Research & Papers

TPA-AD uses pseudo-anomalies to detect bearing faults without labeled data

Training only on normal data, this new method catches anomalies near the boundary.

Deep Dive

TPA-AD (Two-stage Pseudo Anomaly-guided Anomaly Detection) tackles a critical industrial challenge: detecting bearing faults in high-speed trains when only normal operating data is available for training. Unlike traditional methods that require known fault categories or random anomaly injection, TPA-AD constructs pseudo-anomalies by perturbing normal samples near the decision boundary. The first stage uses a reconstruction model with per-feature target-error control to generate realistic anomalous windows that lie just outside the normal region. The second stage applies contrastive learning between normal and these pseudo-anomalous windows to learn representations that are highly sensitive to subtle deviations.

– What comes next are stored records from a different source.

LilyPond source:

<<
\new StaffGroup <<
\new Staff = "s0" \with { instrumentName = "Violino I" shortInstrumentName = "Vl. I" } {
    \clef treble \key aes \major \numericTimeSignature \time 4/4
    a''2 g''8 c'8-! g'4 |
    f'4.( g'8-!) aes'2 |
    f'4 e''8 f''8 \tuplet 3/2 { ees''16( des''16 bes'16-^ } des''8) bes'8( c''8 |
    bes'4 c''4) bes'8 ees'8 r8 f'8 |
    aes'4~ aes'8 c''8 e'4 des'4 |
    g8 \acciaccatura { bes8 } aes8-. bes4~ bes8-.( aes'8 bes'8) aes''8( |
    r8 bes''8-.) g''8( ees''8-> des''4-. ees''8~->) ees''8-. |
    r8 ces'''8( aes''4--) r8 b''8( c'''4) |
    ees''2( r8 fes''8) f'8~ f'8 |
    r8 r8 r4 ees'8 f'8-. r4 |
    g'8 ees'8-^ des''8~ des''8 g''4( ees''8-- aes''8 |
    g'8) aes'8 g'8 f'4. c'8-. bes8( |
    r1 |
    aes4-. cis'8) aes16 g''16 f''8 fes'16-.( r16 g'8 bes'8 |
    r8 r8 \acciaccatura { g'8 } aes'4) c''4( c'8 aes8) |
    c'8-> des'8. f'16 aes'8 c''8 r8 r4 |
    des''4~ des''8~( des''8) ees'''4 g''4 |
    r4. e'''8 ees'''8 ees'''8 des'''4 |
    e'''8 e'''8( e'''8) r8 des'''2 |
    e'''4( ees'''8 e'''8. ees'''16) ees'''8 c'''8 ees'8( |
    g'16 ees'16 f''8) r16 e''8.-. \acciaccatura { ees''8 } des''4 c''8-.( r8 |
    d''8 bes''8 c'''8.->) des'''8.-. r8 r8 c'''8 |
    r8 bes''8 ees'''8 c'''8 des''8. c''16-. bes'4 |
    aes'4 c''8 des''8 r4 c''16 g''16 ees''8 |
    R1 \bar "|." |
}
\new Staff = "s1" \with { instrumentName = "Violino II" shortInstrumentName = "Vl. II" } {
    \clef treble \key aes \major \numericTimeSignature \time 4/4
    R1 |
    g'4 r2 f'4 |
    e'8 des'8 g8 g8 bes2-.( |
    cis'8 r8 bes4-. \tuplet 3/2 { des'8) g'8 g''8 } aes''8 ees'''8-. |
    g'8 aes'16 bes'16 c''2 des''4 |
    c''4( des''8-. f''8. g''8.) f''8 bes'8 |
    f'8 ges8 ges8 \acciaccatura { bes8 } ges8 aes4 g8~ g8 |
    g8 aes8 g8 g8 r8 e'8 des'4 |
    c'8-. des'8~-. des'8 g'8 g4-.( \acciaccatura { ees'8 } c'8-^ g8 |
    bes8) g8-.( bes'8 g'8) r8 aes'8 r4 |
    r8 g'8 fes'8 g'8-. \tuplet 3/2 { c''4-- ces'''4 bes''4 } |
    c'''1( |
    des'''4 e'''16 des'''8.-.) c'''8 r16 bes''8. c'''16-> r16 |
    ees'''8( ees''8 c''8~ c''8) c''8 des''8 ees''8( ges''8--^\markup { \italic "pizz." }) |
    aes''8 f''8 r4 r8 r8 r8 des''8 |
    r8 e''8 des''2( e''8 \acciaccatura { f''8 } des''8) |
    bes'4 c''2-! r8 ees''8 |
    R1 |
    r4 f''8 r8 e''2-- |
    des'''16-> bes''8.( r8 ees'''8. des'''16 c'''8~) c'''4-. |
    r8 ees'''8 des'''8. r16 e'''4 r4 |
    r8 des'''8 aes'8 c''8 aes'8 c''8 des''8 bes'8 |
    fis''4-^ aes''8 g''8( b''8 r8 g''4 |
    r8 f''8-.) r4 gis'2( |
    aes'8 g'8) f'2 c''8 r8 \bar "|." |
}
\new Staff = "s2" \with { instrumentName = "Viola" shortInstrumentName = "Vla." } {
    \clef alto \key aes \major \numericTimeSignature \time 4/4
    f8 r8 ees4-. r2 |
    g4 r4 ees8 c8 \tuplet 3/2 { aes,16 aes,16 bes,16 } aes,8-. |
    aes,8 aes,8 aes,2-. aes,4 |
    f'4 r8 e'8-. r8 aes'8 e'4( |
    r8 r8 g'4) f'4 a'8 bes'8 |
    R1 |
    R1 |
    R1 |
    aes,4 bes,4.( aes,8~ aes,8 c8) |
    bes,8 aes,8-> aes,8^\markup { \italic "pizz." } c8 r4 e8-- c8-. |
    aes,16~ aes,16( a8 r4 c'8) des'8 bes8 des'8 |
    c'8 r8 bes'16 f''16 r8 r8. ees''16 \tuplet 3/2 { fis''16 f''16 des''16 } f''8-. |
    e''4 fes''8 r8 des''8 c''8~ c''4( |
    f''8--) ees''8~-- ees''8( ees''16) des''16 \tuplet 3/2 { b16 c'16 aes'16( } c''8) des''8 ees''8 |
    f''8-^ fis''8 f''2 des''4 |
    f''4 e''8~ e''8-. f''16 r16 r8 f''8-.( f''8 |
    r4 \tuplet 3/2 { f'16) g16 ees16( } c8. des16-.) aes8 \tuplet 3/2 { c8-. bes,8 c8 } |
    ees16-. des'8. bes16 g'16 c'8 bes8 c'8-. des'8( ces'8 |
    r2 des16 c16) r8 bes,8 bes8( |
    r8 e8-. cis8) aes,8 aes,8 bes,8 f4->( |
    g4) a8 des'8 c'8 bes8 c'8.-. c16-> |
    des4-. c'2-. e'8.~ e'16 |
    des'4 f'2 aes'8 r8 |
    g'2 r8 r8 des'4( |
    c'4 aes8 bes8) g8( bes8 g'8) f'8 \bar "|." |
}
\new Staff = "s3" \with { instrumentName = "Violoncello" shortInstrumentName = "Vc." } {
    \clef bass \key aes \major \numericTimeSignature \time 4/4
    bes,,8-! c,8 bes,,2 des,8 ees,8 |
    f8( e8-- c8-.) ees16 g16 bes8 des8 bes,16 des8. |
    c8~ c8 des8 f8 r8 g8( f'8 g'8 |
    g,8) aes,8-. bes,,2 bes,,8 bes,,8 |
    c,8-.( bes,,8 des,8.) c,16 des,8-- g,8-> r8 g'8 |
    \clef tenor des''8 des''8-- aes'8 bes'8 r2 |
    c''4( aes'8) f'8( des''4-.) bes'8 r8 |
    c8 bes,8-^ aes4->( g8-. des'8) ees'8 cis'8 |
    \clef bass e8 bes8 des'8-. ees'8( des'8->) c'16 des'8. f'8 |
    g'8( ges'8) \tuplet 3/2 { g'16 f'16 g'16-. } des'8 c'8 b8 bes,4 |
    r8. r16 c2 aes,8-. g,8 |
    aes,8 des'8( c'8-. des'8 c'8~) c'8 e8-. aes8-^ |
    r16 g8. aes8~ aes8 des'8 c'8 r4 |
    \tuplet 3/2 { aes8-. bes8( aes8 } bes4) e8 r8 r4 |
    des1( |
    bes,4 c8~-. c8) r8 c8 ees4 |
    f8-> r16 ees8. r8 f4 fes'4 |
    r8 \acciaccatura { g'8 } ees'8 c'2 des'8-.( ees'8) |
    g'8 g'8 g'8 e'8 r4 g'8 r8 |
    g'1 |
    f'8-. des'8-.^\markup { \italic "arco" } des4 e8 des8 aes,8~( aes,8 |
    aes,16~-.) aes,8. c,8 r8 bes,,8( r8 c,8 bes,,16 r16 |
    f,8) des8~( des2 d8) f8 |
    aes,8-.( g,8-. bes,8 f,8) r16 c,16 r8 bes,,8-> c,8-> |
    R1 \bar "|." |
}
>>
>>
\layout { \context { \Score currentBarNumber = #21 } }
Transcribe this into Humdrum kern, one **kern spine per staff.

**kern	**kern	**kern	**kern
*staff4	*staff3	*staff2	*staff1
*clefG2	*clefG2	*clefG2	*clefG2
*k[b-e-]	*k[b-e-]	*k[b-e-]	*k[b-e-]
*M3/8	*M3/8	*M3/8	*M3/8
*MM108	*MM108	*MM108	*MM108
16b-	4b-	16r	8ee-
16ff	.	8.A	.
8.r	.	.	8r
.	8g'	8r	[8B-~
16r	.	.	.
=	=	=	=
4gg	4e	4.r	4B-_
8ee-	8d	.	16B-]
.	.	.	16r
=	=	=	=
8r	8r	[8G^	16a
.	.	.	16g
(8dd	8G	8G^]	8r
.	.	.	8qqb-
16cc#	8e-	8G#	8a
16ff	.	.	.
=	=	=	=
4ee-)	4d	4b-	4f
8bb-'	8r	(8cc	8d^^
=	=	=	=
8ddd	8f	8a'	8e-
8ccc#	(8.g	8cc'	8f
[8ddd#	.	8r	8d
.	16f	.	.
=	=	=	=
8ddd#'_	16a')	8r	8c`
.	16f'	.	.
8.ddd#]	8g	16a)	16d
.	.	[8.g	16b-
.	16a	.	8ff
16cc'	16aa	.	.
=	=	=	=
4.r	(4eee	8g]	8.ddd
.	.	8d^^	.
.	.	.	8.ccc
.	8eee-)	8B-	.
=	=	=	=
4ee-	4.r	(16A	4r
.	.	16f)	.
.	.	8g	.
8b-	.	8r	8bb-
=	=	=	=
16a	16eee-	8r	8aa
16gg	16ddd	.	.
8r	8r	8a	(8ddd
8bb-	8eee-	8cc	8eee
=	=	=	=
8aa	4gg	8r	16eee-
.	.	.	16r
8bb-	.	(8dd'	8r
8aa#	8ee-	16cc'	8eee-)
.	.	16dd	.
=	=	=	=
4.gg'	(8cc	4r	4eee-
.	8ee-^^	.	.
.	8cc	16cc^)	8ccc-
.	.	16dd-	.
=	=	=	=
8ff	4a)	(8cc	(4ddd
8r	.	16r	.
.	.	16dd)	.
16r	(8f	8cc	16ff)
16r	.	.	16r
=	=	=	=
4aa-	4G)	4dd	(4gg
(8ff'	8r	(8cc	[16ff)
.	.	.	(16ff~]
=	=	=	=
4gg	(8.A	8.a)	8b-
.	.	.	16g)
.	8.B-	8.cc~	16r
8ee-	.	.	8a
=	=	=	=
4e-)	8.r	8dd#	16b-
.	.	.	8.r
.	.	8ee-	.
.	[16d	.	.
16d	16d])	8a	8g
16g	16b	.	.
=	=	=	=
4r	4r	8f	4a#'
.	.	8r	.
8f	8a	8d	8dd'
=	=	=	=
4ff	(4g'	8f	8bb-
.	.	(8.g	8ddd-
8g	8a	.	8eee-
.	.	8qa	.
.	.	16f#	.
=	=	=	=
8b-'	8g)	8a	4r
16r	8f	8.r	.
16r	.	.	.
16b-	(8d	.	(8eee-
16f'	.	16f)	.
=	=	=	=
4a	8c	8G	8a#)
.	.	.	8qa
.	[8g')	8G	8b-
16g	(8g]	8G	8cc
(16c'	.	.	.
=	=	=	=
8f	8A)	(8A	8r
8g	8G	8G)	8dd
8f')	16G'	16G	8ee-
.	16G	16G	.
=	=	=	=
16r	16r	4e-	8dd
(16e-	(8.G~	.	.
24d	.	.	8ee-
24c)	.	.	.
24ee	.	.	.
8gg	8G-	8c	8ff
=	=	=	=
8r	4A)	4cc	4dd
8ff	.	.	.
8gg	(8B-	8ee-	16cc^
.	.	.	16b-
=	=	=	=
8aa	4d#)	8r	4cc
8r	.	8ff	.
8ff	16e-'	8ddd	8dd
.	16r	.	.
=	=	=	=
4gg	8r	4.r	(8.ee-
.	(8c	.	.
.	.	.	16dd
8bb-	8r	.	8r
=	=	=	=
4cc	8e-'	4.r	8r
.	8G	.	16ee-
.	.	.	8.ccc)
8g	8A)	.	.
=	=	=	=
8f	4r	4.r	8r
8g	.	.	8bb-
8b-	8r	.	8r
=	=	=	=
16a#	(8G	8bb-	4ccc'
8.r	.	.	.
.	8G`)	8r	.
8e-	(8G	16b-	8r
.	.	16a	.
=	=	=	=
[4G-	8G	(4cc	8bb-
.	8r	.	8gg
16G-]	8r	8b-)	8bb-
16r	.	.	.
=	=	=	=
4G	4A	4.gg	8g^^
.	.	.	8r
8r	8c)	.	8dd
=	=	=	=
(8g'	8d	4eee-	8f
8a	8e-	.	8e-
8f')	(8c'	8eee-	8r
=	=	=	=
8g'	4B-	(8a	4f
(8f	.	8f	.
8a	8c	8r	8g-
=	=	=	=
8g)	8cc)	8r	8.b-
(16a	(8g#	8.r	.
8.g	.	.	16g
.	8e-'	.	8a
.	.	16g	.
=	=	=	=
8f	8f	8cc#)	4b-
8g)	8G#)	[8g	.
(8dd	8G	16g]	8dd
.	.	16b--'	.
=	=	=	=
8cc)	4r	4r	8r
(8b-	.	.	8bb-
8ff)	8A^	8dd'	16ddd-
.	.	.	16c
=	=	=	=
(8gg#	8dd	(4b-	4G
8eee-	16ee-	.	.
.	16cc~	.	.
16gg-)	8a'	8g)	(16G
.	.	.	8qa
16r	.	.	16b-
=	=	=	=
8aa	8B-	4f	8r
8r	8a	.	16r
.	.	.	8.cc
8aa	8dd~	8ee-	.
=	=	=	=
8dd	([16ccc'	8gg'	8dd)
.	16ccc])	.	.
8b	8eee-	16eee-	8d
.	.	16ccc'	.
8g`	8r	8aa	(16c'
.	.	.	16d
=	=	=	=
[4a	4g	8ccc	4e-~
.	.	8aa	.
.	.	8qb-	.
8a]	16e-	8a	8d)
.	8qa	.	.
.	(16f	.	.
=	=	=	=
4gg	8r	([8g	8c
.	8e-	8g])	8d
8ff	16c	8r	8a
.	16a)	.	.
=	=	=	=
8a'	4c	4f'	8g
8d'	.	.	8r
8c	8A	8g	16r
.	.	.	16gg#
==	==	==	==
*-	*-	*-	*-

For scoring, TPA-AD employs k-nearest neighbors (KNN) to produce both window-level and point-level anomaly scores, enabling granular fault localization. The method handles mixed-variable data (continuous and discrete features) seamlessly. Experiments on bearing fault detection and degradation-process datasets demonstrate stable anomaly responses and sensitivity to gradual wear. An exploratory extension across 13 public time-series anomaly detection (TSAD) benchmarks confirms broader applicability. This work is especially relevant for predictive maintenance in railways, where fault examples are scarce but normal operation data is abundant.

Key Points
  • Two-stage pipeline: pseudo-anomaly generation via reconstruction, then contrastive learning for anomaly-sensitive representations.
  • Uses k-nearest neighbors (KNN) for both window-level and point-level anomaly scoring.
  • Validated on bearing fault datasets, degradation processes, and 13 public TSAD benchmarks with stable, degradation-sensitive results.

Why It Matters

Enables reliable bearing anomaly detection in high-speed trains without requiring any labeled fault data.